■ TASK DETAILS ■
Check each line of the material. Copy those containing "Plage".
※ ※ ※
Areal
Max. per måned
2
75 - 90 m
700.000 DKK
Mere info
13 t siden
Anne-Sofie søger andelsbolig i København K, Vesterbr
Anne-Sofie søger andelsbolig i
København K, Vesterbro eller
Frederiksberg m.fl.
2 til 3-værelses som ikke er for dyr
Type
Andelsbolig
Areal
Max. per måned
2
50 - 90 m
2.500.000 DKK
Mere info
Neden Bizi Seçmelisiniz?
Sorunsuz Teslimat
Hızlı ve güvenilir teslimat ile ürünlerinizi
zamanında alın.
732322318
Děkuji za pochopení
※ ※ ※
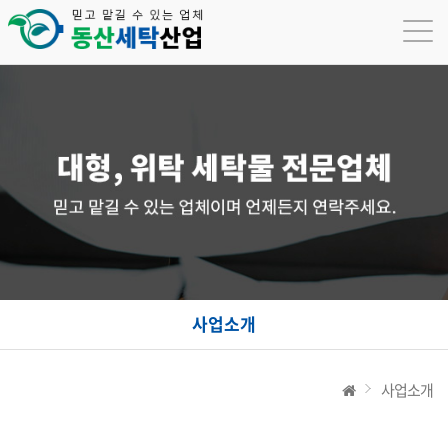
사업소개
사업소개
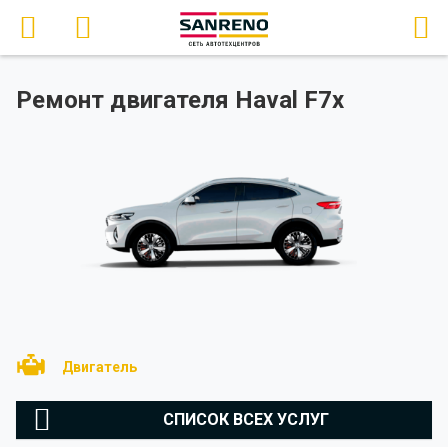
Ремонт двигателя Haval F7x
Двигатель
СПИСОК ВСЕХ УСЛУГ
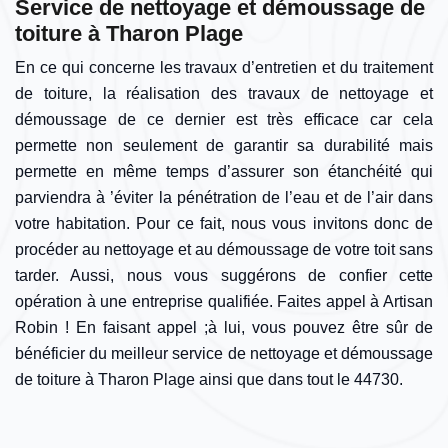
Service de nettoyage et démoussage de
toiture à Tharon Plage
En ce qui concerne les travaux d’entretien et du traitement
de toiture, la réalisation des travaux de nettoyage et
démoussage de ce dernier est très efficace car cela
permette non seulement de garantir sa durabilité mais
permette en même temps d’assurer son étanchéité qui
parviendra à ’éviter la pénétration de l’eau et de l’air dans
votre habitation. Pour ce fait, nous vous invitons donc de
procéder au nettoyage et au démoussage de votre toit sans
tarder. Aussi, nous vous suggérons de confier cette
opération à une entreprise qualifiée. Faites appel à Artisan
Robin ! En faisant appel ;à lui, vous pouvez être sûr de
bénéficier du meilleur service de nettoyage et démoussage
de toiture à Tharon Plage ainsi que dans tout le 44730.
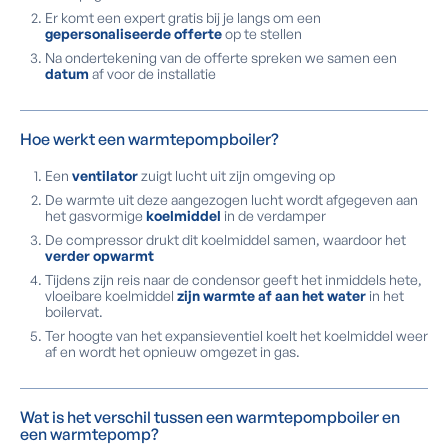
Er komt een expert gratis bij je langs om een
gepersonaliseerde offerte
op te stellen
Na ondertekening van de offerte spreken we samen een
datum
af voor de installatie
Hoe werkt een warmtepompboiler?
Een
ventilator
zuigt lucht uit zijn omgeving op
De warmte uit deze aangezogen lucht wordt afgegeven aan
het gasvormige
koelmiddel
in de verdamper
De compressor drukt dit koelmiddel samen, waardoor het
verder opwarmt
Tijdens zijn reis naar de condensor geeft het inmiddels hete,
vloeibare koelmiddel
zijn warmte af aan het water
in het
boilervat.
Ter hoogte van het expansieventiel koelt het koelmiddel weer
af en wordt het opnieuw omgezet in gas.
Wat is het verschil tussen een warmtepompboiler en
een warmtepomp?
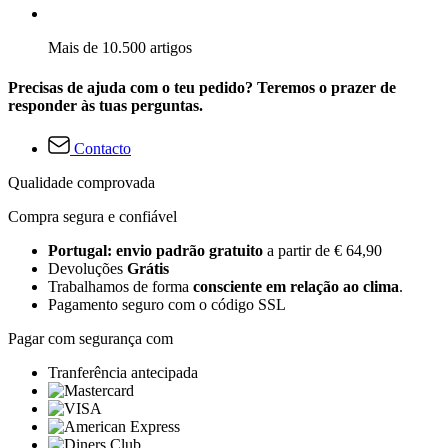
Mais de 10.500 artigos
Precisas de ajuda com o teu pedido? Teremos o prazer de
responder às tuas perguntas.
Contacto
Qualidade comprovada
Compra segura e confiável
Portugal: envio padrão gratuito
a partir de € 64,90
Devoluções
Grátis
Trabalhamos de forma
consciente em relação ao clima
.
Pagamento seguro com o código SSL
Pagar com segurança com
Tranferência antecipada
※ ※ ※
■ WRITTEN SOLUTION ■
toiture à Tharon Plage
de toiture à Tharon Plage ainsi que dans tout le 44730.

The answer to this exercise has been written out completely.